Organizing

Organizing Nationally to Win Locally: Faith-Based Community Organizing’s New Frontier

Over the past few years faith-based organizing networks have broken onto the national organizing scene, adding grass-roots power and issue expertise to some of the biggest problems of the day.

Organizational Capacity and Resources

Deep and broad infrastructure — relationships, active locals, organizers, effective leaders, allies, and funding — produce organizational capacity. Adequate resources are critical. PICO, Gamaliel, and the IAF have different organizational capacities available for national organizing.

PICO Network staff had long wanted to be active nationally, and after 2000 they felt ready to start bringing leaders together in Washington, D.C. PICO’s director, Scott Reed, explains, “Devolution for years allowed us to pay attention to local remedies because there were local resources to respond.” But federal budget cuts and the economic recession of 2000, when monies from Washington to the states dried up, made targeting states rather pointless. To win locally now might require organizing nationally. The first national gathering of PICO leaders in 2002 developed into PICO’s national New Voices Campaign. At first, seasoned leaders from PICO locals met several times a year in Washington to build relationships, compare issues, and visit elected representatives. Its first national campaign was federal funding for S-CHIP (children’s health care funding), which President Obama signed. Obama’s election opened the window of opportunity for all community organizations. By then, PICO New Voices had united around the goal of national health care reform and allied itself with major reform advocates including the SEIU, AARP, the American Cancer Society, and Community Catalyst, which has coordinated state-based health care advocacy groups for over a decade.

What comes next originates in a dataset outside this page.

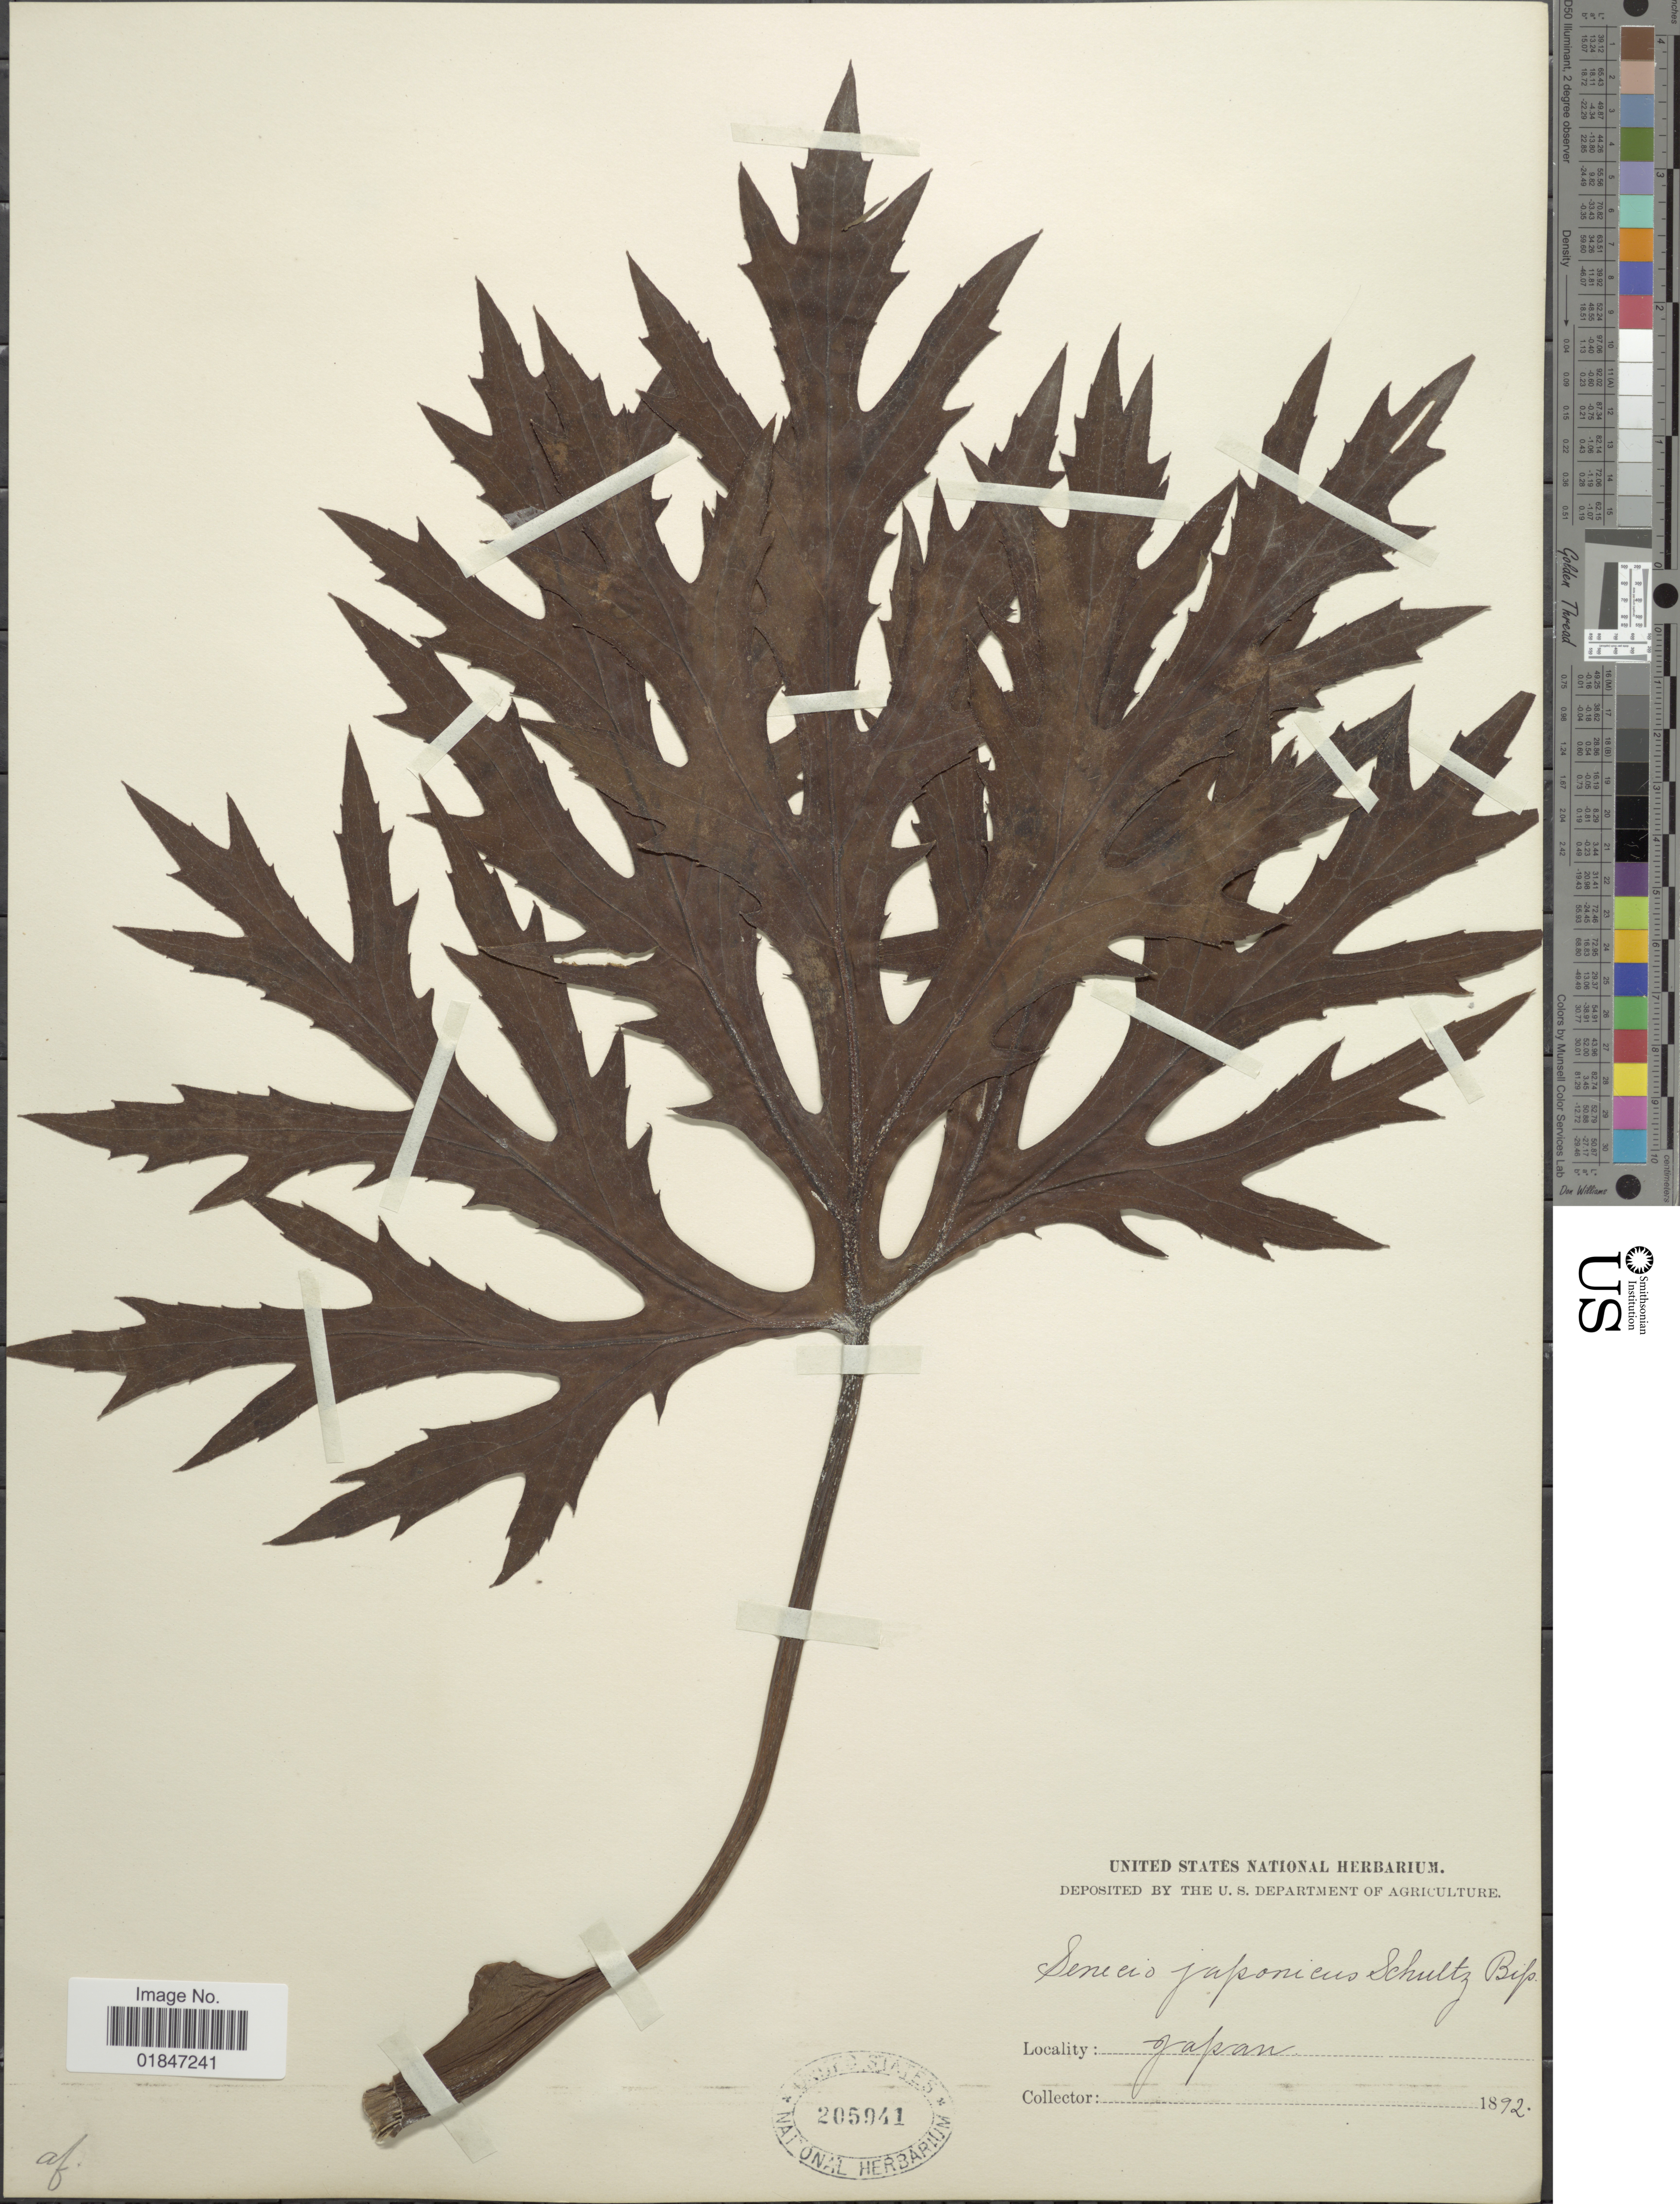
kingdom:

To ensure a continuous national presence, PICO opened a national office next to the Capitol and added four full-time Washington staff and ten more national staff to its 150 organizers. These include directors of national policy, communications, and outreach to affiliates, plus a health care reform campaign director. PICO’s annual budget jumped from $18 million to $28 million. The New Voices leaders are now developing into a national steering committee and meeting every couple of months in Washington. Their health care reform tactics include regular lobbying of representatives by leaders, simultaneous events by PICO locals, radio ads, and telephone lobbying using a PICO automated phone number that tracks volume of calls and directs callers successively to their representative and senators. Having full-time national staff in Washington develops a presence, set of networks, and visibility for PICO that is usually reserved for single-issue interest groups.

Gamaliel’s local experience with transportation infrastructure positioned it to lead a national transportation policy lobby. In 2005, affiliates’ long working relationships with their national legislators paid off when they won the support of senators Christopher Bond (R-MO) and Barack Obama (D-IL). The senators championed the amendment that provided for low-income apprenticeships in transportation construction. On June 29, 2009, Gamaliel took a new step and brought 550 members to Washington. Members lobbied 80 legislators on health care, immigration reform, and jobs programs and protested the U.S. Chamber of Commerce’s investment of $100 million to block public health care. Gamaliel, however, does not yet have as much capacity (staff, budget, and number of long-lived locals with many experienced leaders) to establish the ongoing Washington presence that PICO has.